Le « Baobab » : Un leadership enraciné dans le cœur des populations
Au-delà des titres officiels, c’est sa dimension sociale qui force l’admiration. Véritable rassembleur et meneur d’hommes, Mohamat Abba Kebir a su transformer la relation entre l’école et la communauté. Son passage dans les localités de Hile Alifa et de Darak a laissé une empreinte indélébile : les parents d’élèves, touchés par son dévouement et sa capacité à fédérer les énergies, l’y ont affectueusement surnommé le « Baobab ». Ce titre symbolique n’est pas le fruit du hasard ; il incarne la solidité, la sagesse et l’ombre protectrice qu’il offre à la jeunesse.
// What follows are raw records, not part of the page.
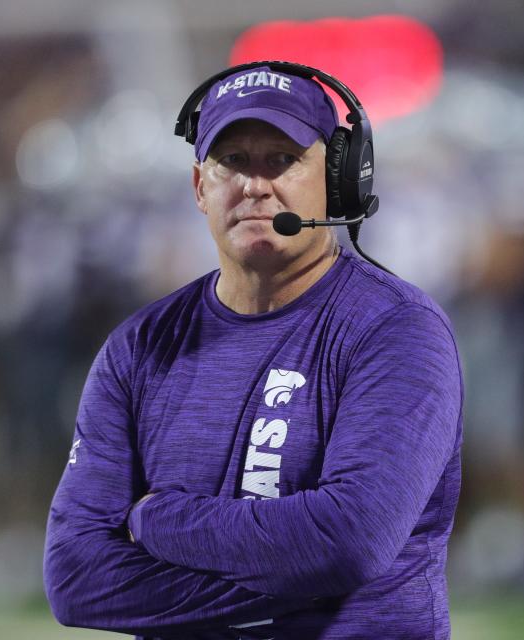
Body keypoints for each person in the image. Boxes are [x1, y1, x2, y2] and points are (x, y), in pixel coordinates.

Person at [43, 62, 464, 640]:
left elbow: (346, 541)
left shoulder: (396, 331)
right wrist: (296, 592)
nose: (254, 185)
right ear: (200, 188)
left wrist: (153, 517)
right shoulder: (137, 350)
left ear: (337, 178)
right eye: (233, 161)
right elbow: (77, 578)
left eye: (282, 160)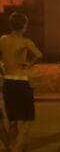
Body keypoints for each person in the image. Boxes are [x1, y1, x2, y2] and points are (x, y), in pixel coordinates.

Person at [0, 12, 43, 152]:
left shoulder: (3, 39)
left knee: (12, 119)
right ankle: (18, 147)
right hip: (22, 82)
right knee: (27, 118)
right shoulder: (26, 42)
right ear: (24, 26)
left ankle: (12, 145)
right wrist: (29, 64)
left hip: (8, 83)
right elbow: (38, 55)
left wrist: (3, 67)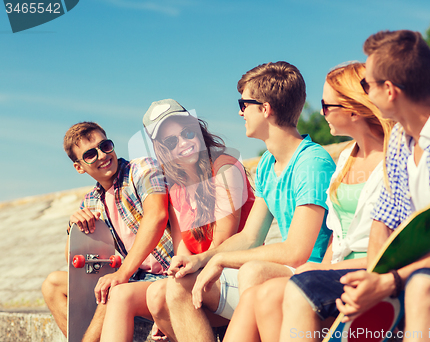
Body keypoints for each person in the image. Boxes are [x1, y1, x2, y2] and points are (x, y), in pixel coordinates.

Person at [279, 30, 430, 342]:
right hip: (403, 274)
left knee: (423, 286)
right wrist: (371, 279)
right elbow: (384, 218)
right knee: (303, 288)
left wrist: (389, 282)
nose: (365, 93)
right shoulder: (399, 139)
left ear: (390, 90)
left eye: (367, 84)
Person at [145, 61, 336, 342]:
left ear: (265, 108)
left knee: (254, 271)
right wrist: (202, 259)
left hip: (311, 273)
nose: (240, 111)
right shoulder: (269, 164)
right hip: (286, 270)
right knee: (177, 287)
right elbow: (250, 236)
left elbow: (297, 251)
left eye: (244, 104)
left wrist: (220, 258)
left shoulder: (312, 161)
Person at [222, 62, 395, 342]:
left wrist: (320, 268)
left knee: (262, 285)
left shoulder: (387, 159)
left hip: (366, 270)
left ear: (352, 108)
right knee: (254, 292)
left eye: (327, 107)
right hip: (333, 267)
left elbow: (380, 247)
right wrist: (208, 260)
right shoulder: (346, 159)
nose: (320, 112)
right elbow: (336, 236)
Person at [100, 99, 255, 341]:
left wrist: (171, 298)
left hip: (233, 274)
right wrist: (176, 274)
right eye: (171, 141)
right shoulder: (175, 187)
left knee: (166, 293)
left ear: (198, 130)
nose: (183, 143)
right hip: (198, 277)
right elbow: (181, 249)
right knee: (135, 296)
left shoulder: (226, 168)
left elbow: (223, 245)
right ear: (161, 148)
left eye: (188, 133)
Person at [41, 122, 174, 342]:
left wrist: (121, 275)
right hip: (135, 279)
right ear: (79, 167)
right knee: (52, 284)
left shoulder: (141, 169)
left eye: (105, 146)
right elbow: (75, 265)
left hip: (165, 276)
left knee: (111, 289)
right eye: (91, 154)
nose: (102, 155)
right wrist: (74, 227)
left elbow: (157, 217)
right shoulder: (92, 201)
Membre influent du Comité de Développement du Sultanat de Goulfey, il ne se contente pas d’enseigner ; il vit en symbiose avec les réalités locales, faisant de lui un médiateur respecté dont le leadership repose sur une proximité authentique et un service désintéressé envers les siens.
Un ambassadeur culturel au-delà des frontières
Mohamat Abba Kebir est aussi un homme de lettres et de culture. Sa présence remarquée au Salon International du Livre du Gabon, du Burkina Faso et de N’Djamena témoigne de son aura intellectuelle qui dépasse les frontières du Cameroun. Il porte haut les couleurs du Logone-et-Chari sur la scène internationale, prouvant que l’excellence peut naître et s’épanouir partout.
Aujourd’hui, à travers son essai sur l’absentéisme de l’enseignant, il boucle la boucle. Il revient vers sa terre natale, le Logone-et-Chari, non plus comme le jeune bénévole de Goulfey, mais comme un sage, un expert capable d’orienter les politiques publiques pour sauver l’école.
Ce portrait brosse le tableau d’un homme dont chaque étape du parcours est une pierre ajoutée à l’édifice de l’éducation nationale. Mohamat Abba Kebir n’est pas seulement un auteur ; il est la preuve vivante que l’éducation est l’arme la plus puissante pour changer une région.